WORK ORDER: Pictures aside, write out the data exactly as it reads.

EXERCISE DATA:
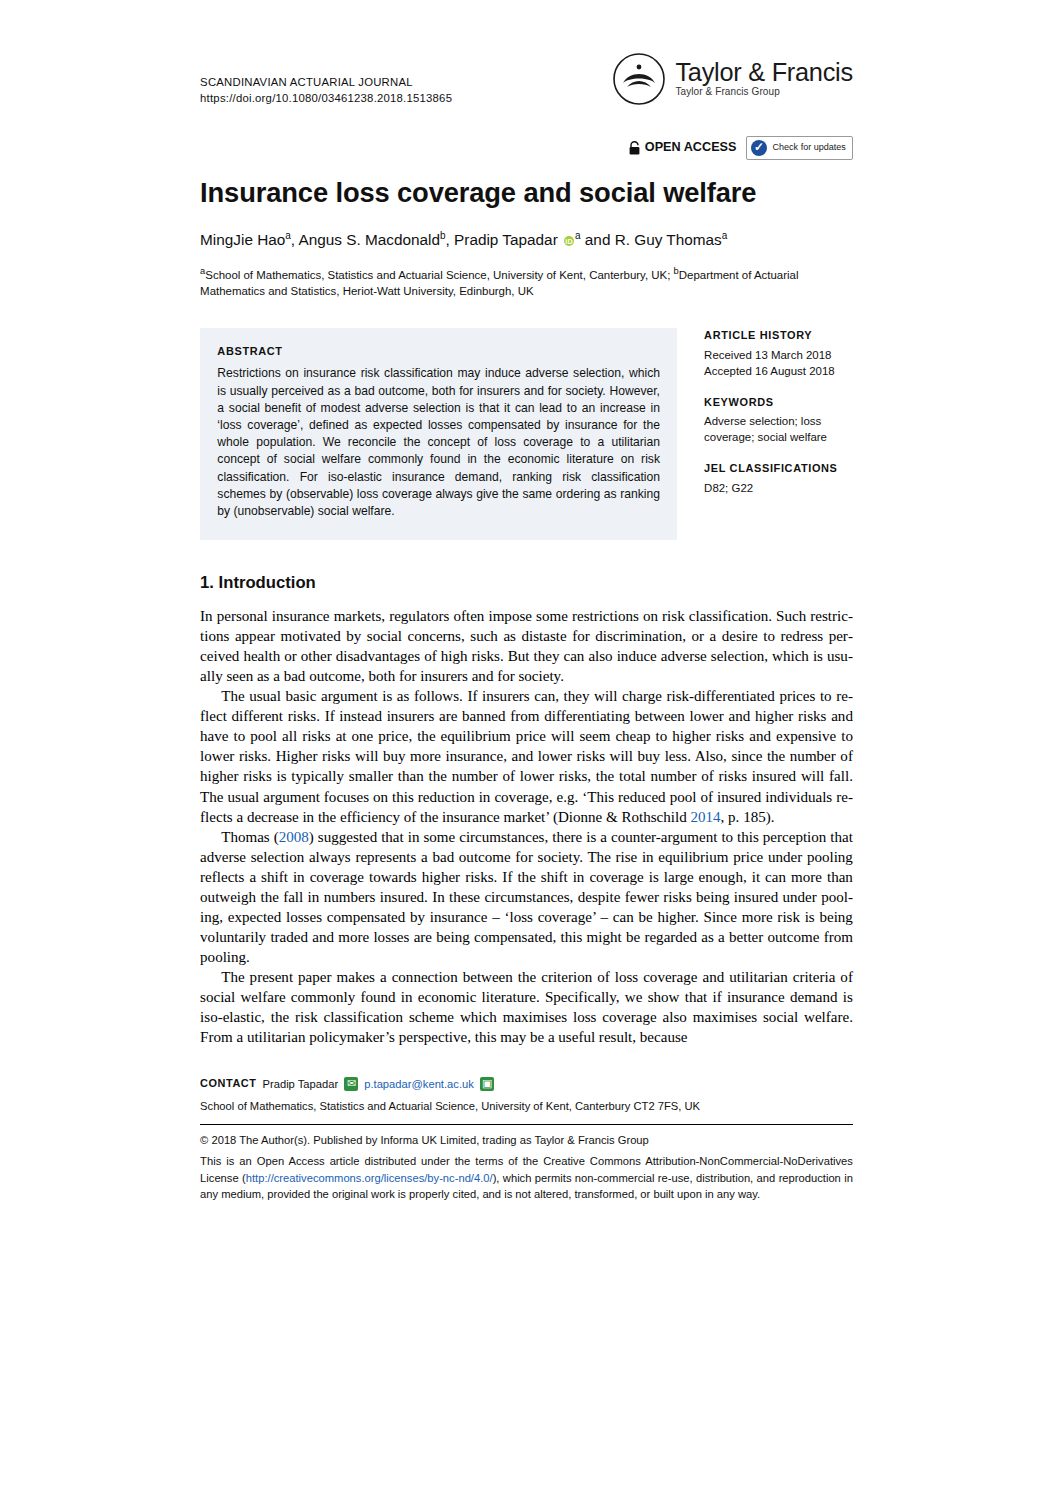Scandinavian Actuarial Journal
https://doi.org/10.1080/03461238.2018.1513865
Taylor & Francis
Taylor & Francis Group
OPEN ACCESS ✓ Check for updates
Insurance loss coverage and social welfare
MingJie Haoa, Angus S. Macdonaldb, Pradip Tapadar a and R. Guy Thomasa
aSchool of Mathematics, Statistics and Actuarial Science, University of Kent, Canterbury, UK; bDepartment of Actuarial Mathematics and Statistics, Heriot-Watt University, Edinburgh, UK
Abstract
Restrictions on insurance risk classification may induce adverse selection, which is usually perceived as a bad outcome, both for insurers and for society. However, a social benefit of modest adverse selection is that it can lead to an increase in ‘loss coverage’, defined as expected losses compensated by insurance for the whole population. We reconcile the concept of loss coverage to a utilitarian concept of social welfare commonly found in the economic literature on risk classification. For iso-elastic insurance demand, ranking risk classification schemes by (observable) loss coverage always give the same ordering as ranking by (unobservable) social welfare.
Article History
Received 13 March 2018
Accepted 16 August 2018
Keywords
Adverse selection; loss coverage; social welfare
JEL Classifications
D82; G22
1. Introduction
In personal insurance markets, regulators often impose some restrictions on risk classification. Such restrictions appear motivated by social concerns, such as distaste for discrimination, or a desire to redress perceived health or other disadvantages of high risks. But they can also induce adverse selection, which is usually seen as a bad outcome, both for insurers and for society.
The usual basic argument is as follows. If insurers can, they will charge risk-differentiated prices to reflect different risks. If instead insurers are banned from differentiating between lower and higher risks and have to pool all risks at one price, the equilibrium price will seem cheap to higher risks and expensive to lower risks. Higher risks will buy more insurance, and lower risks will buy less. Also, since the number of higher risks is typically smaller than the number of lower risks, the total number of risks insured will fall. The usual argument focuses on this reduction in coverage, e.g. ‘This reduced pool of insured individuals reflects a decrease in the efficiency of the insurance market’ (Dionne & Rothschild 2014, p. 185).
Thomas (2008) suggested that in some circumstances, there is a counter-argument to this perception that adverse selection always represents a bad outcome for society. The rise in equilibrium price under pooling reflects a shift in coverage towards higher risks. If the shift in coverage is large enough, it can more than outweigh the fall in numbers insured. In these circumstances, despite fewer risks being insured under pooling, expected losses compensated by insurance – ‘loss coverage’ – can be higher. Since more risk is being voluntarily traded and more losses are being compensated, this might be regarded as a better outcome from pooling.
The present paper makes a connection between the criterion of loss coverage and utilitarian criteria of social welfare commonly found in economic literature. Specifically, we show that if insurance demand is iso-elastic, the risk classification scheme which maximises loss coverage also maximises social welfare. From a utilitarian policymaker’s perspective, this may be a useful result, because
CONTACT Pradip Tapadar ✉ p.tapadar@kent.ac.uk ▣ School of Mathematics, Statistics and Actuarial Science, University of Kent, Canterbury CT2 7FS, UK
© 2018 The Author(s). Published by Informa UK Limited, trading as Taylor & Francis Group
This is an Open Access article distributed under the terms of the Creative Commons Attribution-NonCommercial-NoDerivatives License (http://creativecommons.org/licenses/by-nc-nd/4.0/), which permits non-commercial re-use, distribution, and reproduction in any medium, provided the original work is properly cited, and is not altered, transformed, or built upon in any way.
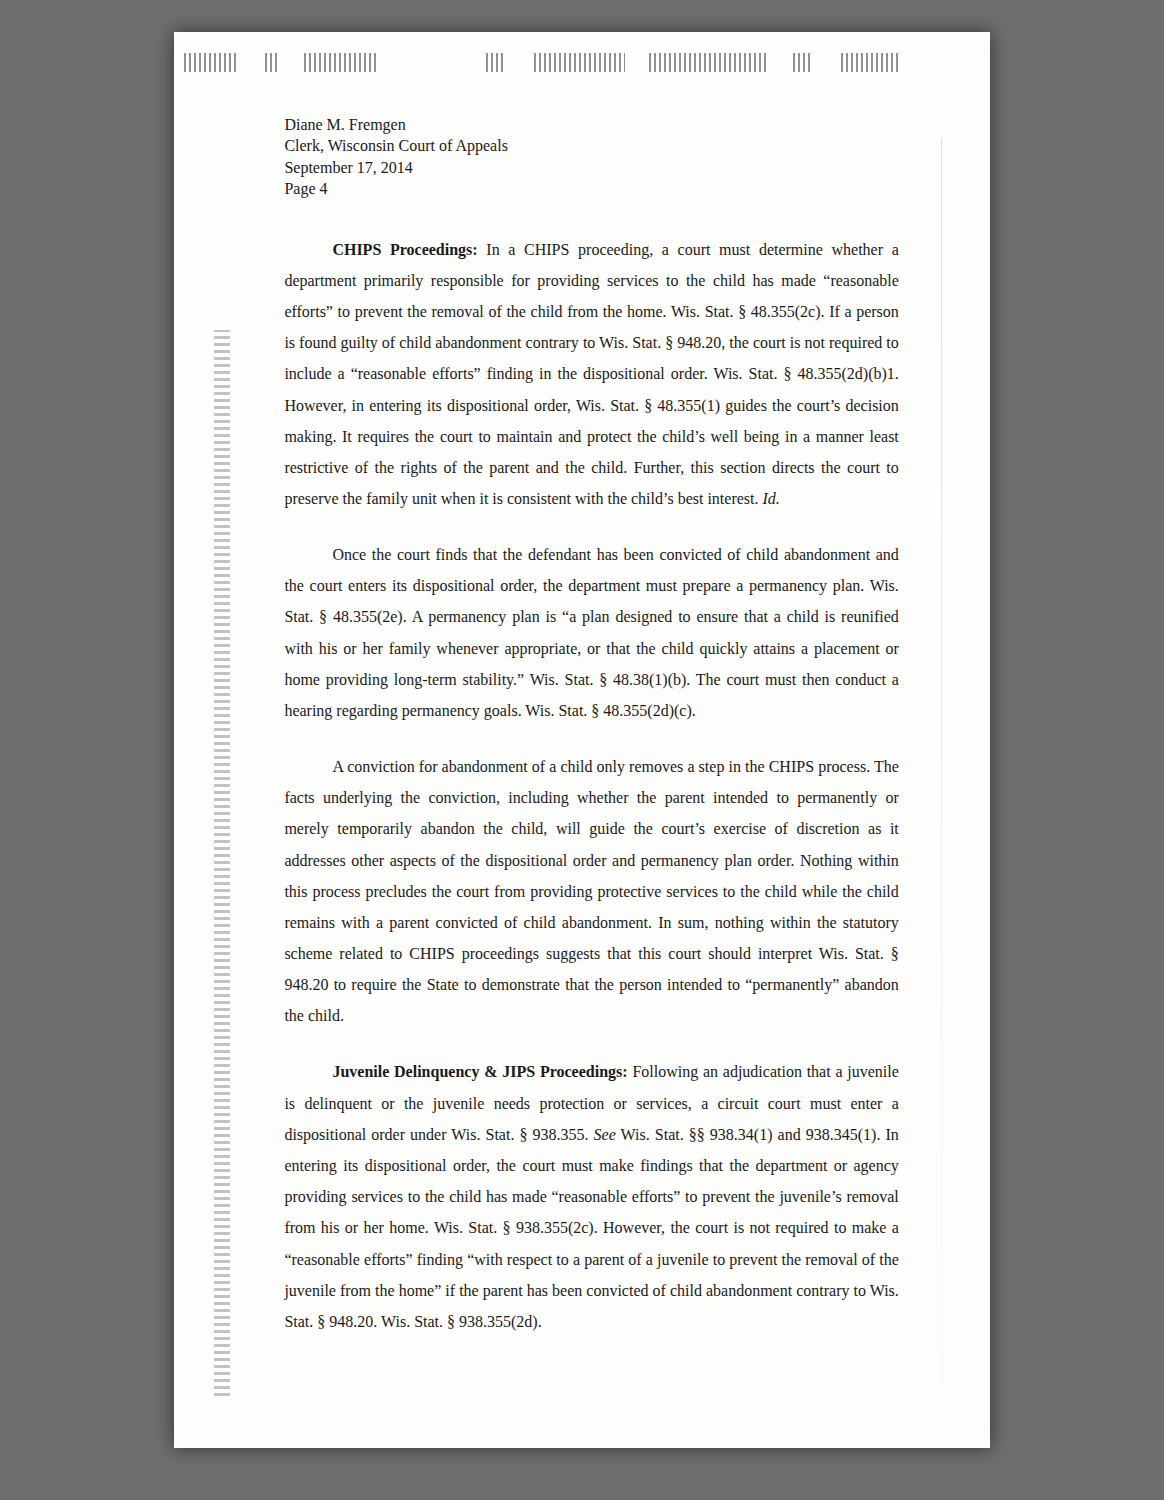Diane M. Fremgen
Clerk, Wisconsin Court of Appeals
September 17, 2014
Page 4
CHIPS Proceedings: In a CHIPS proceeding, a court must determine whether a department primarily responsible for providing services to the child has made “reasonable efforts” to prevent the removal of the child from the home. Wis. Stat. § 48.355(2c). If a person is found guilty of child abandonment contrary to Wis. Stat. § 948.20, the court is not required to include a “reasonable efforts” finding in the dispositional order. Wis. Stat. § 48.355(2d)(b)1. However, in entering its dispositional order, Wis. Stat. § 48.355(1) guides the court’s decision making. It requires the court to maintain and protect the child’s well being in a manner least restrictive of the rights of the parent and the child. Further, this section directs the court to preserve the family unit when it is consistent with the child’s best interest. Id.
Once the court finds that the defendant has been convicted of child abandonment and the court enters its dispositional order, the department must prepare a permanency plan. Wis. Stat. § 48.355(2e). A permanency plan is “a plan designed to ensure that a child is reunified with his or her family whenever appropriate, or that the child quickly attains a placement or home providing long-term stability.” Wis. Stat. § 48.38(1)(b). The court must then conduct a hearing regarding permanency goals. Wis. Stat. § 48.355(2d)(c).
A conviction for abandonment of a child only removes a step in the CHIPS process. The facts underlying the conviction, including whether the parent intended to permanently or merely temporarily abandon the child, will guide the court’s exercise of discretion as it addresses other aspects of the dispositional order and permanency plan order. Nothing within this process precludes the court from providing protective services to the child while the child remains with a parent convicted of child abandonment. In sum, nothing within the statutory scheme related to CHIPS proceedings suggests that this court should interpret Wis. Stat. § 948.20 to require the State to demonstrate that the person intended to “permanently” abandon the child.
Juvenile Delinquency & JIPS Proceedings: Following an adjudication that a juvenile is delinquent or the juvenile needs protection or services, a circuit court must enter a dispositional order under Wis. Stat. § 938.355. See Wis. Stat. §§ 938.34(1) and 938.345(1). In entering its dispositional order, the court must make findings that the department or agency providing services to the child has made “reasonable efforts” to prevent the juvenile’s removal from his or her home. Wis. Stat. § 938.355(2c). However, the court is not required to make a “reasonable efforts” finding “with respect to a parent of a juvenile to prevent the removal of the juvenile from the home” if the parent has been convicted of child abandonment contrary to Wis. Stat. § 948.20. Wis. Stat. § 938.355(2d).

OUTPUT BELOW:
Scandinavian Actuarial Journal
https://doi.org/10.1080/03461238.2018.1513865
Taylor & Francis
Taylor & Francis Group
OPEN ACCESS ✓ Check for updates
Insurance loss coverage and social welfare
MingJie Haoa, Angus S. Macdonaldb, Pradip Tapadar a and R. Guy Thomasa
aSchool of Mathematics, Statistics and Actuarial Science, University of Kent, Canterbury, UK; bDepartment of Actuarial Mathematics and Statistics, Heriot-Watt University, Edinburgh, UK
Abstract
Restrictions on insurance risk classification may induce adverse selection, which is usually perceived as a bad outcome, both for insurers and for society. However, a social benefit of modest adverse selection is that it can lead to an increase in ‘loss coverage’, defined as expected losses compensated by insurance for the whole population. We reconcile the concept of loss coverage to a utilitarian concept of social welfare commonly found in the economic literature on risk classification. For iso-elastic insurance demand, ranking risk classification schemes by (observable) loss coverage always give the same ordering as ranking by (unobservable) social welfare.
Article History
Received 13 March 2018
Accepted 16 August 2018
Keywords
Adverse selection; loss coverage; social welfare
JEL Classifications
D82; G22
1. Introduction
In personal insurance markets, regulators often impose some restrictions on risk classification. Such restrictions appear motivated by social concerns, such as distaste for discrimination, or a desire to redress perceived health or other disadvantages of high risks. But they can also induce adverse selection, which is usually seen as a bad outcome, both for insurers and for society.
The usual basic argument is as follows. If insurers can, they will charge risk-differentiated prices to reflect different risks. If instead insurers are banned from differentiating between lower and higher risks and have to pool all risks at one price, the equilibrium price will seem cheap to higher risks and expensive to lower risks. Higher risks will buy more insurance, and lower risks will buy less. Also, since the number of higher risks is typically smaller than the number of lower risks, the total number of risks insured will fall. The usual argument focuses on this reduction in coverage, e.g. ‘This reduced pool of insured individuals reflects a decrease in the efficiency of the insurance market’ (Dionne & Rothschild 2014, p. 185).
Thomas (2008) suggested that in some circumstances, there is a counter-argument to this perception that adverse selection always represents a bad outcome for society. The rise in equilibrium price under pooling reflects a shift in coverage towards higher risks. If the shift in coverage is large enough, it can more than outweigh the fall in numbers insured. In these circumstances, despite fewer risks being insured under pooling, expected losses compensated by insurance – ‘loss coverage’ – can be higher. Since more risk is being voluntarily traded and more losses are being compensated, this might be regarded as a better outcome from pooling.
The present paper makes a connection between the criterion of loss coverage and utilitarian criteria of social welfare commonly found in economic literature. Specifically, we show that if insurance demand is iso-elastic, the risk classification scheme which maximises loss coverage also maximises social welfare. From a utilitarian policymaker’s perspective, this may be a useful result, because
CONTACT Pradip Tapadar ✉ p.tapadar@kent.ac.uk ▣ School of Mathematics, Statistics and Actuarial Science, University of Kent, Canterbury CT2 7FS, UK
© 2018 The Author(s). Published by Informa UK Limited, trading as Taylor & Francis Group
This is an Open Access article distributed under the terms of the Creative Commons Attribution-NonCommercial-NoDerivatives License (http://creativecommons.org/licenses/by-nc-nd/4.0/), which permits non-commercial re-use, distribution, and reproduction in any medium, provided the original work is properly cited, and is not altered, transformed, or built upon in any way.
Diane M. Fremgen
Clerk, Wisconsin Court of Appeals
September 17, 2014
Page 4
CHIPS Proceedings: In a CHIPS proceeding, a court must determine whether a department primarily responsible for providing services to the child has made “reasonable efforts” to prevent the removal of the child from the home. Wis. Stat. § 48.355(2c). If a person is found guilty of child abandonment contrary to Wis. Stat. § 948.20, the court is not required to include a “reasonable efforts” finding in the dispositional order. Wis. Stat. § 48.355(2d)(b)1. However, in entering its dispositional order, Wis. Stat. § 48.355(1) guides the court’s decision making. It requires the court to maintain and protect the child’s well being in a manner least restrictive of the rights of the parent and the child. Further, this section directs the court to preserve the family unit when it is consistent with the child’s best interest. Id.
Once the court finds that the defendant has been convicted of child abandonment and the court enters its dispositional order, the department must prepare a permanency plan. Wis. Stat. § 48.355(2e). A permanency plan is “a plan designed to ensure that a child is reunified with his or her family whenever appropriate, or that the child quickly attains a placement or home providing long-term stability.” Wis. Stat. § 48.38(1)(b). The court must then conduct a hearing regarding permanency goals. Wis. Stat. § 48.355(2d)(c).
A conviction for abandonment of a child only removes a step in the CHIPS process. The facts underlying the conviction, including whether the parent intended to permanently or merely temporarily abandon the child, will guide the court’s exercise of discretion as it addresses other aspects of the dispositional order and permanency plan order. Nothing within this process precludes the court from providing protective services to the child while the child remains with a parent convicted of child abandonment. In sum, nothing within the statutory scheme related to CHIPS proceedings suggests that this court should interpret Wis. Stat. § 948.20 to require the State to demonstrate that the person intended to “permanently” abandon the child.
Juvenile Delinquency & JIPS Proceedings: Following an adjudication that a juvenile is delinquent or the juvenile needs protection or services, a circuit court must enter a dispositional order under Wis. Stat. § 938.355. See Wis. Stat. §§ 938.34(1) and 938.345(1). In entering its dispositional order, the court must make findings that the department or agency providing services to the child has made “reasonable efforts” to prevent the juvenile’s removal from his or her home. Wis. Stat. § 938.355(2c). However, the court is not required to make a “reasonable efforts” finding “with respect to a parent of a juvenile to prevent the removal of the juvenile from the home” if the parent has been convicted of child abandonment contrary to Wis. Stat. § 948.20. Wis. Stat. § 938.355(2d).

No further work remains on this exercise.